Carrier Pigeon also strives to bring the reader into their project as well and encourages engagement in the creative process. Most issues have interactive elements much like the science museums of my youth where even the most artistically challenged can be part of the community.
Take volume 2 issue 3 whose cover becomes a replica of one of Adam Lister’s magnetic art projects. In lesser hands such a feature could be viewed as a superfluous gimmick. Carrier Pigeon though creates a place of discovery and innovation that blurs the boundaries between artist, audience, and art.
This space of social experiment, interaction, and inspiration highlights an art that is concerned with creating a living work not a disposable artifact. Carrier Pigeon’s collaborative and community minded philosophy moves beyond just the magazine.
They work with Robert Blackburn Printmaking Workshop which offers a space to assemble each issue. The founders are also working on a non-profit residency program that will soon give artists the tools and space in which to create.
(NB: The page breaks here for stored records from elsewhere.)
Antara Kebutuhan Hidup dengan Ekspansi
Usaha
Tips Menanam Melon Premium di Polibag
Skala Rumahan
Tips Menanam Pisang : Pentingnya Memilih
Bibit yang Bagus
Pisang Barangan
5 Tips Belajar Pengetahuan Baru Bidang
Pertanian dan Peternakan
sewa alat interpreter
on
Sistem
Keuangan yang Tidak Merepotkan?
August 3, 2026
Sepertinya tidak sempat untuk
Carrier Pigeon is one of those rare publications that actually create an artistic community. The solipsism that plagues fine art is absent and instead of yelling “Look at ME!!!!” the editors instead say “Look at THEM!”
This is not a magazine for those who want the bland and the deceased. This publication is for those who want something that moves and evolves. Carrier Pigeon is a rare project of passion that succeeds and gives a forum to art that deserves to be acknowledged. A year subscription can be purchased for $100 or single issues for$25.